## Start TEXT EXCERPT

Utilizing Laser Technology to Address Material Defects
USA, January 23, 2024 /EINPresswire.com/ -- A new laser-based process chain (https://doi.org/10.37188/lam.2023.021) has been developed to fabricate fused silica optics. It uses a CO2 laser to ablate the surface of the optics for the precise removal of subsurface mechanical damage. The results show that the laser-induced damage thresholds of samples fabricated using the new process are significantly higher than those using conventional methods. This represents a promising direction for manufacturing highly damage-resistant fused silica optics for high-energy laser applications.
Residual processing defects significantly reduce fused silica optics' laser-induced damage threshold (LIDT), which seriously limits their performance and lifetime in high-energy laser applications. Extensive research has been conducted to eliminate and suppress these defects, but manufacturing fused silica optics with a high LIDT remains a bottleneck problem.

## End TEXT EXCERPT

■ TASKS TO COMPLETE
A. Set down the part of the fused silica optics text that opens with the words containing "Residual processing defects" and closes with "a bottleneck problem.".
B. Do these statements agree with the fused silica optics text? Answer yes or no for each, quoting the deciding words. (i) The new process uses a CO2 laser to ablate the surface of the optics. (ii) Samples made with the new process had lower laser-induced damage thresholds than those made by conventional methods. (iii) Earlier research has solved the problem of manufacturing fused silica optics with a high LIDT.
C. According to the fused silica optics text, what does the CO2 laser precisely remove?

## Start SUPPLIED ENTRIES

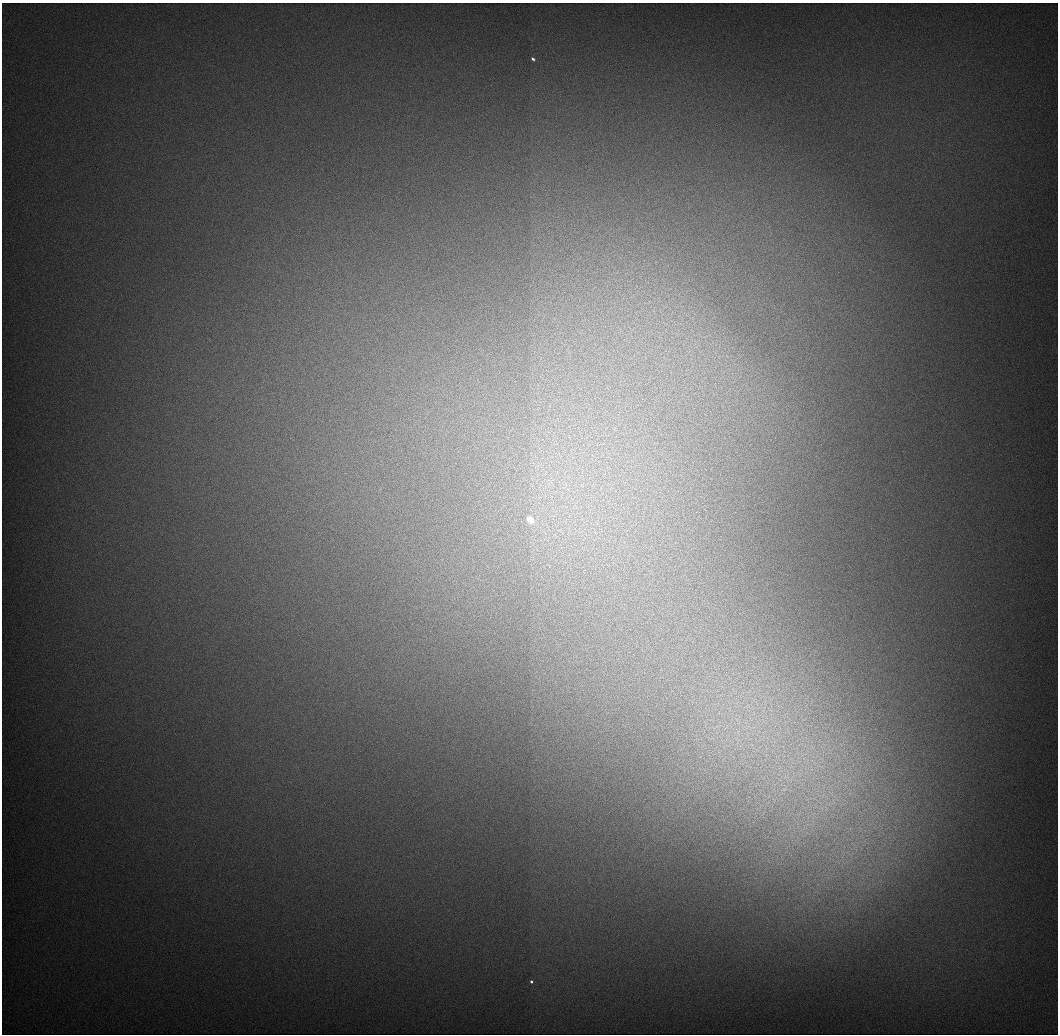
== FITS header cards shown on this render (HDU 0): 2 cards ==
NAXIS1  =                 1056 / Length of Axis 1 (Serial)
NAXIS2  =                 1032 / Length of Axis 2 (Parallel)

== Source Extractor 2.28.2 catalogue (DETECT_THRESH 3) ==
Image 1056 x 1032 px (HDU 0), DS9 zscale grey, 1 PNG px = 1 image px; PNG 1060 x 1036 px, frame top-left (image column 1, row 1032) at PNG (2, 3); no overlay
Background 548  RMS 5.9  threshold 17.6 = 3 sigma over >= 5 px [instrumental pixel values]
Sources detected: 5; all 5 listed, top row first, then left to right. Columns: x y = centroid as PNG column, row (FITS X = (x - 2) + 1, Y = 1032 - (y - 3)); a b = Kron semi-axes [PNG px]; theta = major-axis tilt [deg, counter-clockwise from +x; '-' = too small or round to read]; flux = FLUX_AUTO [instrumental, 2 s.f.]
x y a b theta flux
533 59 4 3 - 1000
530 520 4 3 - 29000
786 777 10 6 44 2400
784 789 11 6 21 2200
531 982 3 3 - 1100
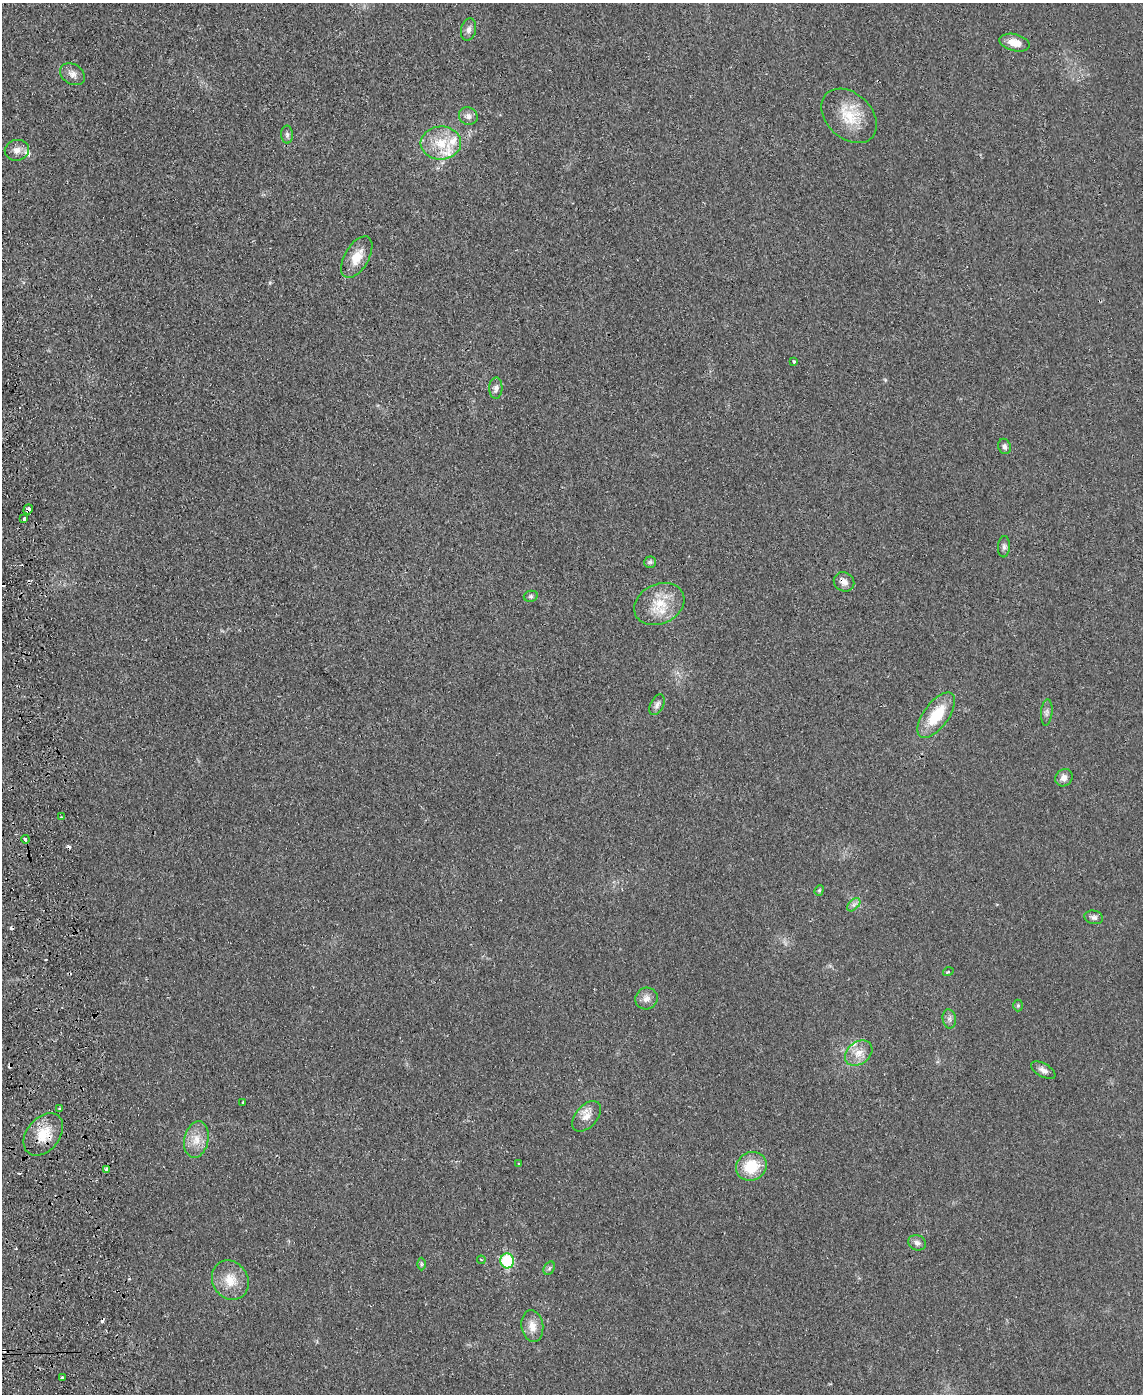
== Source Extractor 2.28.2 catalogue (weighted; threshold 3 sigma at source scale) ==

## End SUPPLIED ENTRIES
## Start SUPPLIED ENTRIES

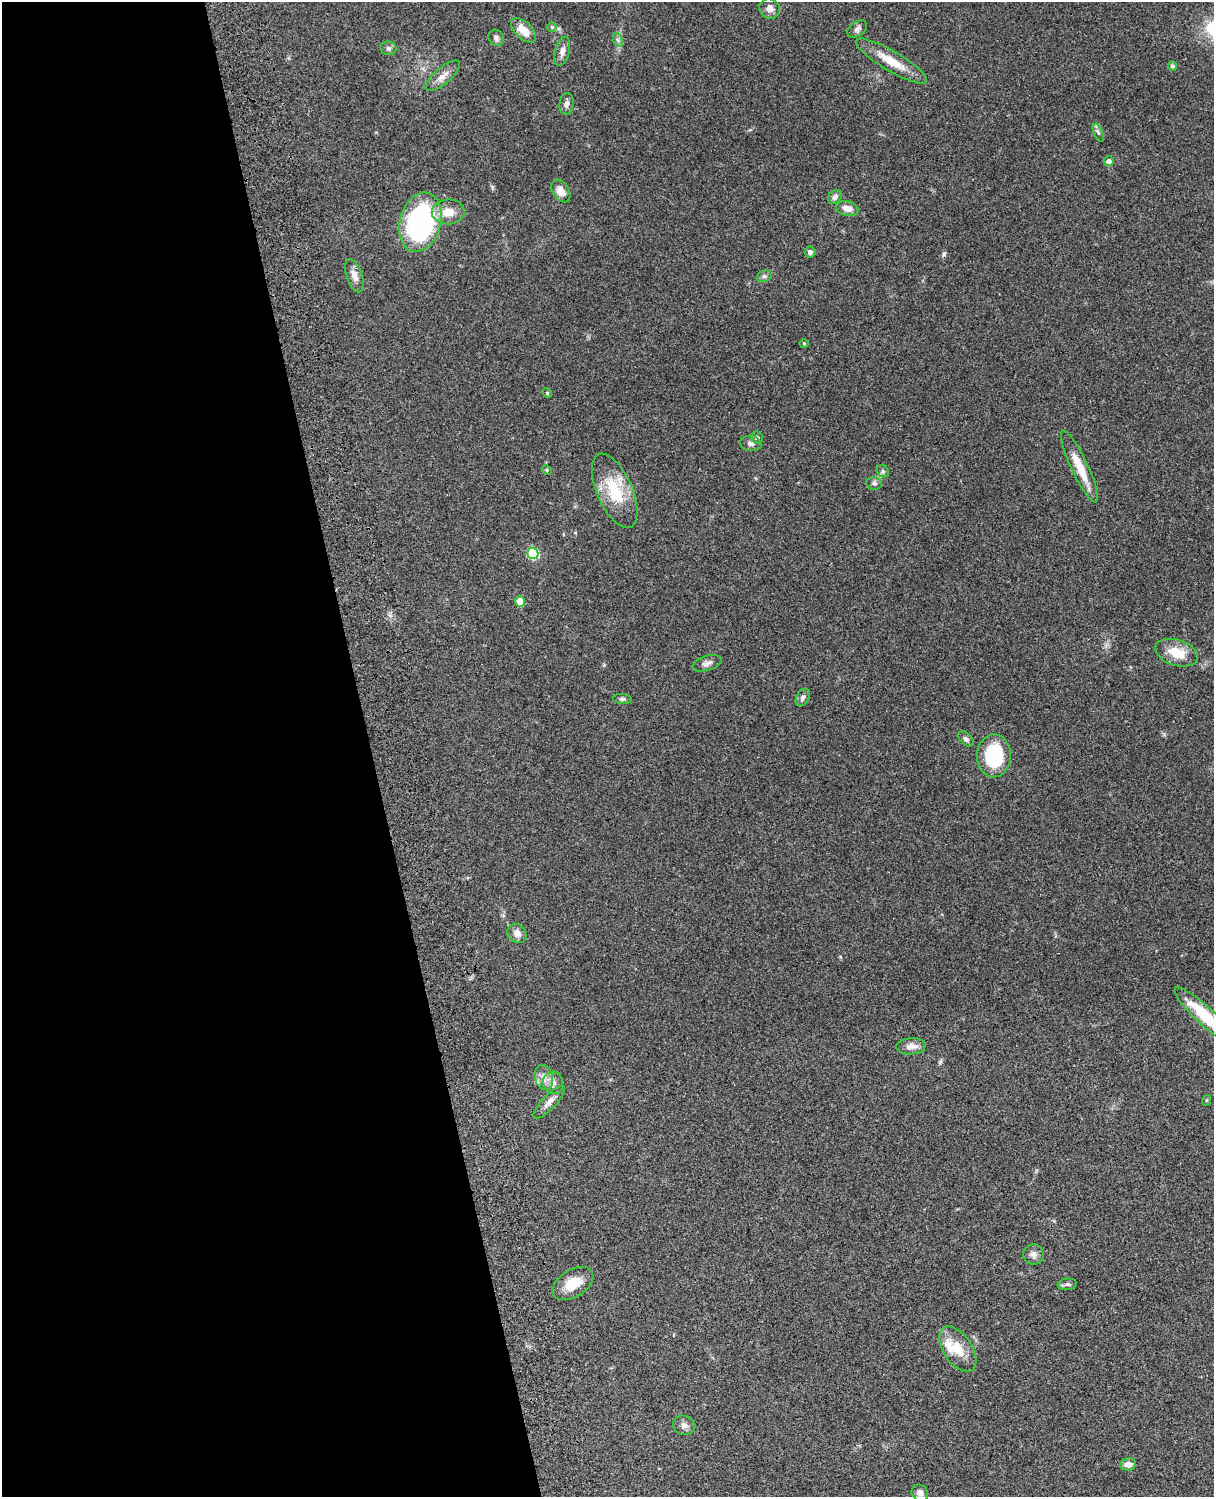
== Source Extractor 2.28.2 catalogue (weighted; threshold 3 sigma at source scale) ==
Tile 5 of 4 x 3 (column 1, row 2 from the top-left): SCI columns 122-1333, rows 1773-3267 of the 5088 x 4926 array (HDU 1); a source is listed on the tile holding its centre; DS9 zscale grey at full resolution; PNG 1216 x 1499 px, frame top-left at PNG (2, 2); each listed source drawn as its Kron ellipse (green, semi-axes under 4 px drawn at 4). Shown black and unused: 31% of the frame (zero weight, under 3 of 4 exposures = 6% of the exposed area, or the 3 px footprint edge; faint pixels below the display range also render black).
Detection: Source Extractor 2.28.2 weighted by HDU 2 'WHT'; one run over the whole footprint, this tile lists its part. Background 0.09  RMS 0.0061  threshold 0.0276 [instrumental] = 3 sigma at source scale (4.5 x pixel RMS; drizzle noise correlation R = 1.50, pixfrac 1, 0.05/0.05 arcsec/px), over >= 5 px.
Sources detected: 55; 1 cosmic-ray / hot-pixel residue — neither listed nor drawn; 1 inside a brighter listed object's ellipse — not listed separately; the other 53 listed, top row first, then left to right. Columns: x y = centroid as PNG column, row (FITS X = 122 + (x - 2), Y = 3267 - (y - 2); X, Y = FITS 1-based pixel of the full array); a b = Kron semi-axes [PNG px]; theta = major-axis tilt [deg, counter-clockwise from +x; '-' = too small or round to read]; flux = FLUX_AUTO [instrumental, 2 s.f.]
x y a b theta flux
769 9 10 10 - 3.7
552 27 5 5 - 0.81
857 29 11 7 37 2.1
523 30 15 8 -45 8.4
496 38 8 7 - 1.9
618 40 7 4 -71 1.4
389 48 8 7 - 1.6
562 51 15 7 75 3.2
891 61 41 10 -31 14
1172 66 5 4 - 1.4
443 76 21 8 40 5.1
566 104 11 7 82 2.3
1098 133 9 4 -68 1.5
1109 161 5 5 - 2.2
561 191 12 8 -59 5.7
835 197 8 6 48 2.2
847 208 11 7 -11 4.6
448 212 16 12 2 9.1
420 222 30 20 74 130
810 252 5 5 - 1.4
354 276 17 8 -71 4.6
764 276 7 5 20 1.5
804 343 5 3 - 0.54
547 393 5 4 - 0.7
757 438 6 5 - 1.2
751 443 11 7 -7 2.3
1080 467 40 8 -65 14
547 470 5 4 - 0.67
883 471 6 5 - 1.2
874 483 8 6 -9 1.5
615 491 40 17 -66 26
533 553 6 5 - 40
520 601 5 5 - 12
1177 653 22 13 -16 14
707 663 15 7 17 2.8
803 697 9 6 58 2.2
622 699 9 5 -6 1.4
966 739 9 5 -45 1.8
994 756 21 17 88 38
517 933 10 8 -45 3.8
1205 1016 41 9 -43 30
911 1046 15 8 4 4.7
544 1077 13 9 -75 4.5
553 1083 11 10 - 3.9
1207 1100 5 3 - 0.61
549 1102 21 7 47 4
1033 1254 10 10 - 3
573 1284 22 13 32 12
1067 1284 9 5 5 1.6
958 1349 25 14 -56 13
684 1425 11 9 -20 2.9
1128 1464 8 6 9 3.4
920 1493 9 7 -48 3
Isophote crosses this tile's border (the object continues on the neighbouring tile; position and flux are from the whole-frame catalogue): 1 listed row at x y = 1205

## End SUPPLIED ENTRIES

■ EXPECTED RESULTS
A.
Residual processing defects significantly reduce fused silica optics' laser-induced damage threshold (LIDT), which seriously limits their performance and lifetime in high-energy laser applications. Extensive research has been conducted to eliminate and suppress these defects, but manufacturing fused silica optics with a high LIDT remains a bottleneck problem.

B.
(i) Yes: "It uses a CO2 laser to ablate the surface of the optics for the precise removal of subsurface mechanical damage."
(ii) No: "the laser-induced damage thresholds of samples fabricated using the new process are significantly higher than those using conventional methods."
(iii) No: "manufacturing fused silica optics with a high LIDT remains a bottleneck problem."

C. Subsurface mechanical damage.